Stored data
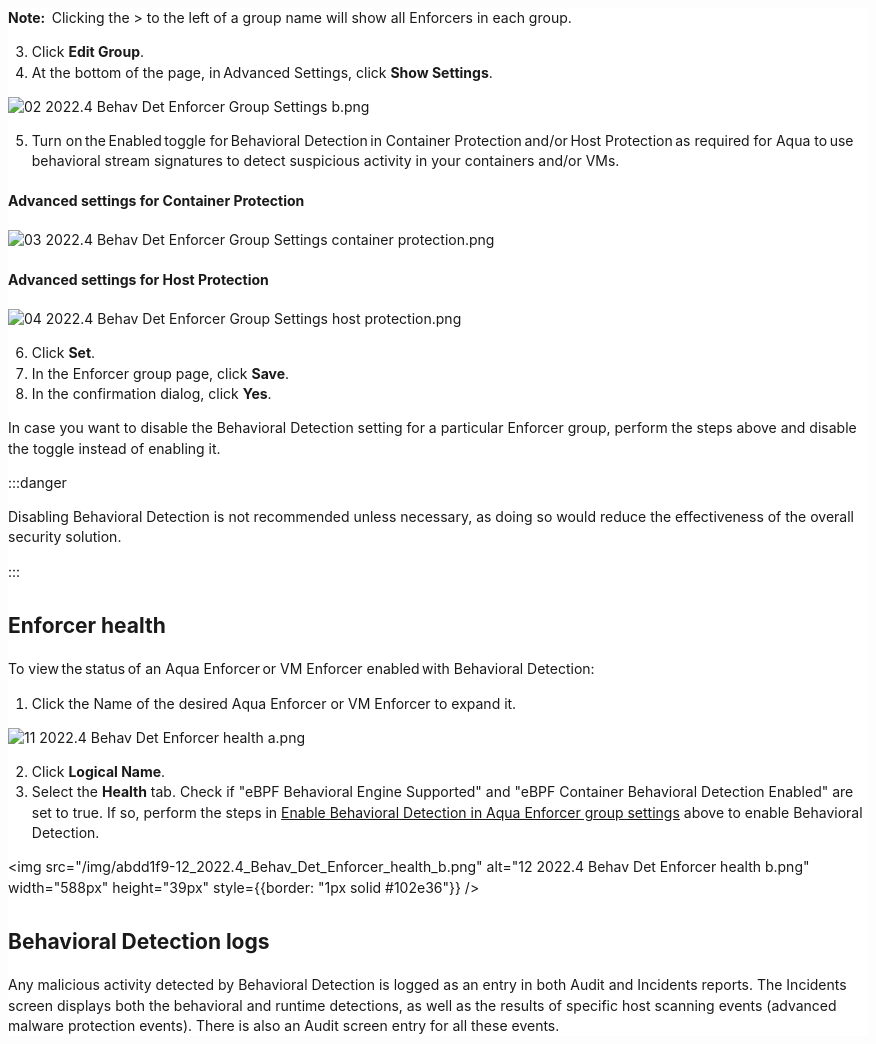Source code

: **Note:**  Clicking the > to the left of a group name will show all Enforcers in each group.

3. Click **Edit Group**.
4. At the bottom of the page, in Advanced Settings, click **Show Settings**.

<img src="/img/7ae3048-02_2022.4_Behav_Det_Enforcer_Group_Settings_b.png" alt="02 2022.4 Behav Det Enforcer Group Settings b.png" width="828px" height="909px" />

5. Turn on the Enabled toggle for Behavioral Detection in Container Protection and/or Host Protection as required for Aqua to use behavioral stream signatures to detect suspicious activity in your containers and/or VMs.

#### Advanced settings for Container Protection

<img src="/img/9497700-03_2022.4_Behav_Det_Enforcer_Group_Settings_container_protection.png" alt="03 2022.4 Behav Det Enforcer Group Settings container protection.png" width="839px" height="379px" />

#### Advanced settings for Host Protection

<img src="/img/3a656a7-04_2022.4_Behav_Det_Enforcer_Group_Settings_host_protection.png" alt="04 2022.4 Behav Det Enforcer Group Settings host protection.png" width="678px" height="293px" />

6. Click **Set**.
7. In the Enforcer group page, click **Save**.
8. In the confirmation dialog, click **Yes**.

In case you want to disable the Behavioral Detection setting for a particular Enforcer group, perform the steps above and disable the toggle instead of enabling it.

:::danger

Disabling Behavioral Detection is not recommended unless necessary, as doing so would reduce the effectiveness of the overall security solution.

:::

## Enforcer health

To view the status of an Aqua Enforcer or VM Enforcer enabled with Behavioral Detection:

1. Click the Name of the desired Aqua Enforcer or VM Enforcer to expand it.

<img src="/img/4f7149d-11_2022.4_Behav_Det_Enforcer_health_a.png" alt="11 2022.4 Behav Det Enforcer health a.png" width="1654px" height="246px" />

2. Click **Logical Name**.
3. Select the **Health** tab. Check if "eBPF Behavioral Engine Supported" and "eBPF Container Behavioral Detection Enabled" are set to true. If so, perform the steps in [Enable Behavioral Detection in Aqua Enforcer group settings](./behavioral-detection#enable-behavioral-detection-in-aqua-enforcer-group-settings) above to enable Behavioral Detection.

<img src="/img/abdd1f9-12_2022.4_Behav_Det_Enforcer_health_b.png" alt="12 2022.4 Behav Det Enforcer health b.png" width="588px" height="39px" style={{border: "1px solid #102e36"}} />

## Behavioral Detection logs

Any malicious activity detected by Behavioral Detection is logged as an entry in both Audit and Incidents reports. The Incidents screen displays both the behavioral and runtime detections, as well as the results of specific host scanning events (advanced malware protection events). There is also an Audit screen entry for all these events.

→ INSTRUCTION:
Only lines holding the word "toggle" belong in the answer; copy all of them from the records.

→ SOLVED PROBLEM:
5. Turn on the Enabled toggle for Behavioral Detection in Container Protection and/or Host Protection as required for Aqua to use behavioral stream signatures to detect suspicious activity in your containers and/or VMs.
In case you want to disable the Behavioral Detection setting for a particular Enforcer group, perform the steps above and disable the toggle instead of enabling it.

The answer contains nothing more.